概要
二次性貧血とは、血液の病気以外の原因で二次的に体の中の赤血球が減る病気です。赤血球は通常、全身に酸素を運ぶ役割をしています。そのため、赤血球が不足する(貧血になる)と全身に運ばれる酸素が不足して心臓に負担がかかり、最終的に心不全を引き起こすことがあります。
二次性貧血は、長期間炎症が継続した場合や腎臓や肝臓の機能が低下した場合、がんなどの悪性腫瘍を合併した場合などに起きます。長期間炎症が継続する原因として、ウイルスや細菌などの感染症や誤った免疫反応により自分で自分を攻撃してしまう自己免疫性疾患があります。
原因
下記に示すようなさまざまな血液以外の病気 (基礎疾患) が背景となって赤血球が減少します。
症状
心臓や脳は赤血球が運んできた酸素を取り込んではたらいています。そのため、赤血球が不足すると貧血がおき、心臓や脳がうまくはたらかなくなることがあります。
心臓がうまくはたらかないと息切れや足のむくみが起き、全身のだるさを感じます。脳がうまくはたらかないとめまいが起き、進行すると意識が低下することがあります。これらは、治療によって赤血球が補われることで症状が改善します。しかし、根本の貧血の原因となる基礎疾患を改善しない場合、症状が再燃することがあります。
検査・診断
二次性貧血では、血液検査、骨髄検査、超音波検査などが行われます。
血液検査
血液に含まれる細胞の数や形などを調べたり、肝臓や腎臓の機能を確認したりします。
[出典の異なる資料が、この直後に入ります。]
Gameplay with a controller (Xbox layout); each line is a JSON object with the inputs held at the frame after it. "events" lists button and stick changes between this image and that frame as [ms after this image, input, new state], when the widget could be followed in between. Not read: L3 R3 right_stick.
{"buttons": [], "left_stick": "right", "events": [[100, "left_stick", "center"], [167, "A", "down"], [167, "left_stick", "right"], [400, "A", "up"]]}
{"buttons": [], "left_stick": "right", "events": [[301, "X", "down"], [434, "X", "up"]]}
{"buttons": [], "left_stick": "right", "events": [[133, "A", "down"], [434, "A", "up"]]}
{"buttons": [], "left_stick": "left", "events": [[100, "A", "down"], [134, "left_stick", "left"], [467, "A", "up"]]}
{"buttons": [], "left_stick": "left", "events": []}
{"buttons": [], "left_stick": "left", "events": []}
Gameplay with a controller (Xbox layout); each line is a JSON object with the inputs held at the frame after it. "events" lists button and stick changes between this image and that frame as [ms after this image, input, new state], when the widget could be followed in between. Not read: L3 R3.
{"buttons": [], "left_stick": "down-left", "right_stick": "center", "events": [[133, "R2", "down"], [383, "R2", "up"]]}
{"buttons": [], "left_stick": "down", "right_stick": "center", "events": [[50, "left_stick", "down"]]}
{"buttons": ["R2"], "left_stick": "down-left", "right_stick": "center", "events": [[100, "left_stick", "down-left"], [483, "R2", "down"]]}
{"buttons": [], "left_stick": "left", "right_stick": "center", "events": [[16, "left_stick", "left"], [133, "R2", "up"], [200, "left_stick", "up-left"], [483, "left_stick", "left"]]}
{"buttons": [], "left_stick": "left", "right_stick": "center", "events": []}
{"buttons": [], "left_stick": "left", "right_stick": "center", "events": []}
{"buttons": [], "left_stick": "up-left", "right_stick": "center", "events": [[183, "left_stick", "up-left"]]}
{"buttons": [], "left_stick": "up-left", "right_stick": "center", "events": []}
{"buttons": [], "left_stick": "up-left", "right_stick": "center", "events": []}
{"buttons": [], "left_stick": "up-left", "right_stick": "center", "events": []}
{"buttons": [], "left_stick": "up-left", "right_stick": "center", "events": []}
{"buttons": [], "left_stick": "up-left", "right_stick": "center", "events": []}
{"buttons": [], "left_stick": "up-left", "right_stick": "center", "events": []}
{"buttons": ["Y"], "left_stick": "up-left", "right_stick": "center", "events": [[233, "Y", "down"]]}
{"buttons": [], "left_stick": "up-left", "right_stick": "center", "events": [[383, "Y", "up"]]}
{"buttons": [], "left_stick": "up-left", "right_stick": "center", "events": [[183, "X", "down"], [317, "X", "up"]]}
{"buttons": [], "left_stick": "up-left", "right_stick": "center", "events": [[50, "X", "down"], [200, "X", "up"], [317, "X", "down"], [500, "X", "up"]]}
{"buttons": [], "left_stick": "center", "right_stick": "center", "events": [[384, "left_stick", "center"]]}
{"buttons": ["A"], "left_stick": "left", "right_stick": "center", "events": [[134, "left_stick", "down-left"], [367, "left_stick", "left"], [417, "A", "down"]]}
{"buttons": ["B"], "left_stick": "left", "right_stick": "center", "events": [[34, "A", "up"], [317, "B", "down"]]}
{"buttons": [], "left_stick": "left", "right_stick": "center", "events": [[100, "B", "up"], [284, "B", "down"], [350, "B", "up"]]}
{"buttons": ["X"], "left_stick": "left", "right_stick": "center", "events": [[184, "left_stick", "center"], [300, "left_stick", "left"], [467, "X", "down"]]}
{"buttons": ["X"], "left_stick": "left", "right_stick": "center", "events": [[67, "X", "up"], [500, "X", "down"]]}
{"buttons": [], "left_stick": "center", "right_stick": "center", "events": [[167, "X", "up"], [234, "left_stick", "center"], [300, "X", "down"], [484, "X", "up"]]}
「網状赤血球」と呼ばれる幼若な赤血球がきちんと増えているか、ヘモグロビンの原料となる鉄を運ぶたんぱく質がきちんと作られているかについても併せて調べます。
骨髄検査
血液を作る工場である骨の中の骨髄血を穿刺します。うつ伏せの姿勢で、局所麻酔を行い腰の骨に針をさします。採取された細胞を顕微鏡により観察し、骨髄の中できちんと赤血球が作られているかチェックします。また、赤血球が減るような他の血液の病気がないかどうかも調べます。
超音波検査
お腹の中にある肝臓や腎臓を調べます。また、貧血を起こす他の病気(お腹の中の出血など)がないかどうか調べることもできます。患者さんの体にかかる負担が小さい検査です。
治療
原因となる基礎疾患により、治療内容は大きく異なります。大まかには赤血球がどれくらいのスピードで減少しているかによって、外来通院か入院治療か判断します。貧血により心不全を合併している場合は入院治療が望ましいです。腎性貧血では、エリスロポエチンと呼ばれる赤血球を作らせるホルモンが不足するため、外来で定期的に注射薬を投与して補充します。薬剤による貧血の場合は、疑わしい薬剤をすべて中断します。
貧血に対する治療
骨髄の中で赤血球をより多く作り出すような注射薬(エリスロポエチン)や内服薬があります。緊急の場合には、輸血を行うことで不足している赤血球を補うことができます。基礎疾患の治療と並行しながらこれらの治療を行い重篤な合併症が起きないようにコントロールします。
基礎疾患に対する治療
感染症が原因の場合、抗生物質や、抗真菌薬、抗ウイルス薬で治療を行います。全身性エリテマトーデスや血管炎などの自己免疫疾患であればステロイド治療、固形がんであれば抗がん剤による治療を行います。